• [À produire]: Remplacez « SOROT » par « BERITA » dans les lignes qui vont du début jusqu'à celle contenant « Comments are closed. », celle-ci comprise. Redonnez ensuite ces lignes sans aucune autre modification, s'il vous plaît.
---------- Lignes de données ----------
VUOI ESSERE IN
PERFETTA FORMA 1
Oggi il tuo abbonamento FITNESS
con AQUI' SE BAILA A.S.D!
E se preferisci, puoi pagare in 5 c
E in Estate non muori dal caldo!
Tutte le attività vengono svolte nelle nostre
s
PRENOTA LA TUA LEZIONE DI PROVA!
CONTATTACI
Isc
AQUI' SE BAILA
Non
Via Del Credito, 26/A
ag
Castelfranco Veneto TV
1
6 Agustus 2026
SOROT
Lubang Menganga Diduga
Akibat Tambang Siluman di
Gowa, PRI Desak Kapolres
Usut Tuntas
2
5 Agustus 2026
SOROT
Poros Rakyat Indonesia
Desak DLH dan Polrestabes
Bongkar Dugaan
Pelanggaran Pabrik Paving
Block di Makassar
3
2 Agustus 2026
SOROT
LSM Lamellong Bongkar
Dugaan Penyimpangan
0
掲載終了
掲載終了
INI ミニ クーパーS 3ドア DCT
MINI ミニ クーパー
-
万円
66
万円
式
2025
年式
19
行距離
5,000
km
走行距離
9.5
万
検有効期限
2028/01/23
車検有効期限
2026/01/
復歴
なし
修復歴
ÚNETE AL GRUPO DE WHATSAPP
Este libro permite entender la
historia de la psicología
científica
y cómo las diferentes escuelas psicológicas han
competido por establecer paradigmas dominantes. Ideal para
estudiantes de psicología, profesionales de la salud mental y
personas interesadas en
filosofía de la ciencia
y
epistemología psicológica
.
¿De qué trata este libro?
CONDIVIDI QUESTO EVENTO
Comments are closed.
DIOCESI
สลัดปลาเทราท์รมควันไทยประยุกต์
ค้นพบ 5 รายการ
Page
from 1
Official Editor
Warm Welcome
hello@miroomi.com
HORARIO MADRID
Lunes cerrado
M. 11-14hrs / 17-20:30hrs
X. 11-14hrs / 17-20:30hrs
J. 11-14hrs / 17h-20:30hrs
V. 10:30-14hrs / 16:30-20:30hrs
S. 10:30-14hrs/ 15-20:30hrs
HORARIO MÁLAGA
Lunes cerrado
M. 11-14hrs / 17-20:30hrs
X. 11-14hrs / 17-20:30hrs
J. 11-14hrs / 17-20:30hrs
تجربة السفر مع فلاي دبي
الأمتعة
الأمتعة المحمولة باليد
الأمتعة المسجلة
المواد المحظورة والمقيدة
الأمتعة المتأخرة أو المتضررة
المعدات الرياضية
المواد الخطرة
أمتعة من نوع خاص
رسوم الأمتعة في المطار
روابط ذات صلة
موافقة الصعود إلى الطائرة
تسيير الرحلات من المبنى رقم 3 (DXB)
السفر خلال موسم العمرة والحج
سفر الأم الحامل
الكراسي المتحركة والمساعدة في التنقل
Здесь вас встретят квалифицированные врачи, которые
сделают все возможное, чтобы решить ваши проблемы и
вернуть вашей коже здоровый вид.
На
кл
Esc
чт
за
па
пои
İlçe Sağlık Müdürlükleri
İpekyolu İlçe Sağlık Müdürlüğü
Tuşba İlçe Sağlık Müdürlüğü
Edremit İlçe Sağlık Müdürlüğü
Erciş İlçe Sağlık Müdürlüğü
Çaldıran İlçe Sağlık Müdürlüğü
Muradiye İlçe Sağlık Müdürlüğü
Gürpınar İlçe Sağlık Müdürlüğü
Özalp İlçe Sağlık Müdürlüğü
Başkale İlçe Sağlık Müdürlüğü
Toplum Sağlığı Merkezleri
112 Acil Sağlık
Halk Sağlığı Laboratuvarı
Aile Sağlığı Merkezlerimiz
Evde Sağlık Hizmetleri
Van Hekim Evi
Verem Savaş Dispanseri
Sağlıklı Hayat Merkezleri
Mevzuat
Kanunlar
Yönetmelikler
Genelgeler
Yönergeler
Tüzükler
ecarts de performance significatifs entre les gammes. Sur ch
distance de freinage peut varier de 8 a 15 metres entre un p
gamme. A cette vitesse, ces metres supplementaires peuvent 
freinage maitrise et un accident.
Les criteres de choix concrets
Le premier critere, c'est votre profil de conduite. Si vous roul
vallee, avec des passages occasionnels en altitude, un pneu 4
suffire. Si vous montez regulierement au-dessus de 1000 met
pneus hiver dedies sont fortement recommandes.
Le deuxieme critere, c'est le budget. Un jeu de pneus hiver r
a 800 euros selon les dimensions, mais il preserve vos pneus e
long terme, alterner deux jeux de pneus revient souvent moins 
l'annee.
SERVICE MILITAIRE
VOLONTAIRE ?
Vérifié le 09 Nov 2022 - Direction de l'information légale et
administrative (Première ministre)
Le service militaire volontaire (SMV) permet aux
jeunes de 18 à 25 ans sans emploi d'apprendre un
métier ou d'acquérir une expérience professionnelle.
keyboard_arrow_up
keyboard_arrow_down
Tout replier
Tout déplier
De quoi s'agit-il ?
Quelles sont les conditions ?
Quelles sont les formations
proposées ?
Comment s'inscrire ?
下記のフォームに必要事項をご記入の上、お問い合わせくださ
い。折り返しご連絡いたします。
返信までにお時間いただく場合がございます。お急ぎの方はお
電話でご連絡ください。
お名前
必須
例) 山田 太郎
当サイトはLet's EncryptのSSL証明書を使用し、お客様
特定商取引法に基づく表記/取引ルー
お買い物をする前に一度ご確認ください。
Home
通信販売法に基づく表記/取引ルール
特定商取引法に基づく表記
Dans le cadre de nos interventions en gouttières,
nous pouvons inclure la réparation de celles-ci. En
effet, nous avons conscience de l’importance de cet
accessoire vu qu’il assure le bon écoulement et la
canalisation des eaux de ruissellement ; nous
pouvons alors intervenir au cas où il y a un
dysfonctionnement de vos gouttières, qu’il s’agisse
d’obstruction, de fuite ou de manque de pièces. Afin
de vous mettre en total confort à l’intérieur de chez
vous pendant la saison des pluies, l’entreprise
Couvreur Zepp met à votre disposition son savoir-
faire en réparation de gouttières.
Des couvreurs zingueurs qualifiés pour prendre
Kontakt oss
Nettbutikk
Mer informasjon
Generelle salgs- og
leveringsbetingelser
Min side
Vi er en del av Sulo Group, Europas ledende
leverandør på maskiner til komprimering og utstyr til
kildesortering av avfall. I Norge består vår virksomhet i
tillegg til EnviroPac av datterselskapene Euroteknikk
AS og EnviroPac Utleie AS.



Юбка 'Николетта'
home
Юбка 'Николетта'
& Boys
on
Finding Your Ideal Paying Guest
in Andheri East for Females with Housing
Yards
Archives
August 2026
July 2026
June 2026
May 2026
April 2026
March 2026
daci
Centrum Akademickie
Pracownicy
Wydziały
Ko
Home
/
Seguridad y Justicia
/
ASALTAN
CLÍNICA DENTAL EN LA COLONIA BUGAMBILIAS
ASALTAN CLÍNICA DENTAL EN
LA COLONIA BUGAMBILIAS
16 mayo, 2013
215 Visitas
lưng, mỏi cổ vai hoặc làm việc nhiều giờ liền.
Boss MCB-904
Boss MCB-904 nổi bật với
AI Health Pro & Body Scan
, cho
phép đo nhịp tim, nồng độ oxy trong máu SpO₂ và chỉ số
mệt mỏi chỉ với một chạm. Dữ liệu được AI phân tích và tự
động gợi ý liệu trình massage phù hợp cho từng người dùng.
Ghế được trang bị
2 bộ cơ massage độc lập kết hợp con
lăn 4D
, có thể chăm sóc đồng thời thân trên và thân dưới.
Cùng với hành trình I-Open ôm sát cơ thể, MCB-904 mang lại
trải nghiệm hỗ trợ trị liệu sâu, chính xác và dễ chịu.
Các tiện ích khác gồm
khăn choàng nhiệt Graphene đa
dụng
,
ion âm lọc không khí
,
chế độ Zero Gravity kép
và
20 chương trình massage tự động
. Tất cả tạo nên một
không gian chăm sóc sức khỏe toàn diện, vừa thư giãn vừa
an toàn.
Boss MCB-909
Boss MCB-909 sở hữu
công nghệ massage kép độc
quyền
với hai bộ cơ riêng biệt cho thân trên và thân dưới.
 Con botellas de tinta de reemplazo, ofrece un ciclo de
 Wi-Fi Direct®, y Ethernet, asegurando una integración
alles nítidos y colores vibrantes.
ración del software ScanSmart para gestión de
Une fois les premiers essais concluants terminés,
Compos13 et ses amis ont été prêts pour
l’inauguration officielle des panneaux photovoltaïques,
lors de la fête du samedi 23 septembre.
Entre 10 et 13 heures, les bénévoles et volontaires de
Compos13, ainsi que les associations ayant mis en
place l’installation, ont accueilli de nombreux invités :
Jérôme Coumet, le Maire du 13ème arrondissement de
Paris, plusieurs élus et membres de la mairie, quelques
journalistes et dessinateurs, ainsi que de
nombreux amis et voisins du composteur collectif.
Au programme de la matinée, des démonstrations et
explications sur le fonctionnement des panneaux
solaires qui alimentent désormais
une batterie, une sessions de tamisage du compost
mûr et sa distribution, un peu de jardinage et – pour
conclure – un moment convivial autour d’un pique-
----------
• [Solution proposée]:
VUOI ESSERE IN
PERFETTA FORMA 1
Oggi il tuo abbonamento FITNESS
con AQUI' SE BAILA A.S.D!
E se preferisci, puoi pagare in 5 c
E in Estate non muori dal caldo!
Tutte le attività vengono svolte nelle nostre
s
PRENOTA LA TUA LEZIONE DI PROVA!
CONTATTACI
Isc
AQUI' SE BAILA
Non
Via Del Credito, 26/A
ag
Castelfranco Veneto TV
1
6 Agustus 2026
BERITA
Lubang Menganga Diduga
Akibat Tambang Siluman di
Gowa, PRI Desak Kapolres
Usut Tuntas
2
5 Agustus 2026
BERITA
Poros Rakyat Indonesia
Desak DLH dan Polrestabes
Bongkar Dugaan
Pelanggaran Pabrik Paving
Block di Makassar
3
2 Agustus 2026
BERITA
LSM Lamellong Bongkar
Dugaan Penyimpangan
0
掲載終了
掲載終了
INI ミニ クーパーS 3ドア DCT
MINI ミニ クーパー
-
万円
66
万円
式
2025
年式
19
行距離
5,000
km
走行距離
9.5
万
検有効期限
2028/01/23
車検有効期限
2026/01/
復歴
なし
修復歴
ÚNETE AL GRUPO DE WHATSAPP
Este libro permite entender la
historia de la psicología
científica
y cómo las diferentes escuelas psicológicas han
competido por establecer paradigmas dominantes. Ideal para
estudiantes de psicología, profesionales de la salud mental y
personas interesadas en
filosofía de la ciencia
y
epistemología psicológica
.
¿De qué trata este libro?
CONDIVIDI QUESTO EVENTO
Comments are closed.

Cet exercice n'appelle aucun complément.